Segment Start: Data shown

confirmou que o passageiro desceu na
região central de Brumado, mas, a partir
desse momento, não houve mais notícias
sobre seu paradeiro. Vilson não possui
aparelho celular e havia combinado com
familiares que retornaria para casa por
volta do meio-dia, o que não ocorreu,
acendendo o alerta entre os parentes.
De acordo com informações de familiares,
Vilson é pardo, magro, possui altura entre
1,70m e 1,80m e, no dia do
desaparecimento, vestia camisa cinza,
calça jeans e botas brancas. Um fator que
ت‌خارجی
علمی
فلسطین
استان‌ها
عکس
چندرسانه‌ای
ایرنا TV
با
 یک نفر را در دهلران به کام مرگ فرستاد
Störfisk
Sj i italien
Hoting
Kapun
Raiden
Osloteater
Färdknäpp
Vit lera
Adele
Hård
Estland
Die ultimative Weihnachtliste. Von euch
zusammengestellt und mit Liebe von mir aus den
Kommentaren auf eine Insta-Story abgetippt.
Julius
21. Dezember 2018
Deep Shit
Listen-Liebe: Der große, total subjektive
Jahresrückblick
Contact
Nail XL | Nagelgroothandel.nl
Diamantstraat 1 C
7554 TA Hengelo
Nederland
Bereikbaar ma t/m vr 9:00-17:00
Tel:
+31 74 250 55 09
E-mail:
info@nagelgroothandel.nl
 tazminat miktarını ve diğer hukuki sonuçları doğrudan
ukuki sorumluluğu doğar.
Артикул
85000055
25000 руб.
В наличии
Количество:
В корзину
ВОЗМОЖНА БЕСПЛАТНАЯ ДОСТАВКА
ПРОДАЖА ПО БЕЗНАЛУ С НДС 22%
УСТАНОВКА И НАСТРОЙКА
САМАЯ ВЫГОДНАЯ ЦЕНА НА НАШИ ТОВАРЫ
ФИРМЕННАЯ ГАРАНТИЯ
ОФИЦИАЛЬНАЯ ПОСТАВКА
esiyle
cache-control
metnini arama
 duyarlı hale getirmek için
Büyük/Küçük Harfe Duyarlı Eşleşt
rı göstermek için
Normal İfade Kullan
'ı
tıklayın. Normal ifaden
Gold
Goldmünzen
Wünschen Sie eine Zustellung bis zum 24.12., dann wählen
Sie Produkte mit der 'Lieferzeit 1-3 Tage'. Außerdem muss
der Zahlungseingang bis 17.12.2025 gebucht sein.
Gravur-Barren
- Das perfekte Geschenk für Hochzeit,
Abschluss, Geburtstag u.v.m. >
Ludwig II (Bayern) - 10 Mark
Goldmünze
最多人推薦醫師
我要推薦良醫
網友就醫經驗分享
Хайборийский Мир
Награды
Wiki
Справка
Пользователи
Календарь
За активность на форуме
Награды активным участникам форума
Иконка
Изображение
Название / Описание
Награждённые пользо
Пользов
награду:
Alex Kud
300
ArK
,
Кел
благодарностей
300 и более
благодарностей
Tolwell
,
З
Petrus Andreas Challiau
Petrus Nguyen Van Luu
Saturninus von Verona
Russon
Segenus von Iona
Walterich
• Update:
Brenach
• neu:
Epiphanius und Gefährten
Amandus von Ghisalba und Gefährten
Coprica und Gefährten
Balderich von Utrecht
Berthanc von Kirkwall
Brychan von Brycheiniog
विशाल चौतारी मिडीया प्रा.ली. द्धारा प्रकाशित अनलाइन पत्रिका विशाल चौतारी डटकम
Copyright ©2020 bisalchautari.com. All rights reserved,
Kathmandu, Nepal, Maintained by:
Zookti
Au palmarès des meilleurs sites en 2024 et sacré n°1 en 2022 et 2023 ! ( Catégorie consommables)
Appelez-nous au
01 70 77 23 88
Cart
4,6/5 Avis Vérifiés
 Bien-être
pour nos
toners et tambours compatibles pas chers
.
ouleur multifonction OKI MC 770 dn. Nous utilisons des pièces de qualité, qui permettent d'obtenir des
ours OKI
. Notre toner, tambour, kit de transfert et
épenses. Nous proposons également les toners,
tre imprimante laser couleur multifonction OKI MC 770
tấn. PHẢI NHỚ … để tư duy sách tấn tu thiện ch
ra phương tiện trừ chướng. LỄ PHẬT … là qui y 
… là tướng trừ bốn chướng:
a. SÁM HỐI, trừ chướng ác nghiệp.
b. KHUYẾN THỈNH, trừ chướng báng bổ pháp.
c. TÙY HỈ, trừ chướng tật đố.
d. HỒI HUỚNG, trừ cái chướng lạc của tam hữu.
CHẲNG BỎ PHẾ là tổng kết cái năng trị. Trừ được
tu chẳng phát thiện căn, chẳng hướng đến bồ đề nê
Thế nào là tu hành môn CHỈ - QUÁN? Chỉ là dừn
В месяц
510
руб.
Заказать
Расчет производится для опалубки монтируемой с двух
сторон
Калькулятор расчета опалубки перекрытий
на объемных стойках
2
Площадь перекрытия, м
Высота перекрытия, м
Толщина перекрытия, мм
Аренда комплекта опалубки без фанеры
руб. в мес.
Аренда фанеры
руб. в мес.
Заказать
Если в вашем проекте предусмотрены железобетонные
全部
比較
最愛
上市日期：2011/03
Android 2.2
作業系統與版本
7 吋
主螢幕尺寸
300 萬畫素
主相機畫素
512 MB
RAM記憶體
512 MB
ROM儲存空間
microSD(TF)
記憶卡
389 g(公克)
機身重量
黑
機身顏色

Segment End: Data shown

§ What the exercise asks
Taking the records above, retype every line from the one with "Kathmandu, Nepal, Maintained" down to the one with "Расчет производится для", exactly and with nothing else.

§ Solved exercise
Kathmandu, Nepal, Maintained by:
Zookti
Au palmarès des meilleurs sites en 2024 et sacré n°1 en 2022 et 2023 ! ( Catégorie consommables)
Appelez-nous au
01 70 77 23 88
Cart
4,6/5 Avis Vérifiés
 Bien-être
pour nos
toners et tambours compatibles pas chers
.
ouleur multifonction OKI MC 770 dn. Nous utilisons des pièces de qualité, qui permettent d'obtenir des
ours OKI
. Notre toner, tambour, kit de transfert et
épenses. Nous proposons également les toners,
tre imprimante laser couleur multifonction OKI MC 770
tấn. PHẢI NHỚ … để tư duy sách tấn tu thiện ch
ra phương tiện trừ chướng. LỄ PHẬT … là qui y 
… là tướng trừ bốn chướng:
a. SÁM HỐI, trừ chướng ác nghiệp.
b. KHUYẾN THỈNH, trừ chướng báng bổ pháp.
c. TÙY HỈ, trừ chướng tật đố.
d. HỒI HUỚNG, trừ cái chướng lạc của tam hữu.
CHẲNG BỎ PHẾ là tổng kết cái năng trị. Trừ được
tu chẳng phát thiện căn, chẳng hướng đến bồ đề nê
Thế nào là tu hành môn CHỈ - QUÁN? Chỉ là dừn
В месяц
510
руб.
Заказать
Расчет производится для опалубки монтируемой с двух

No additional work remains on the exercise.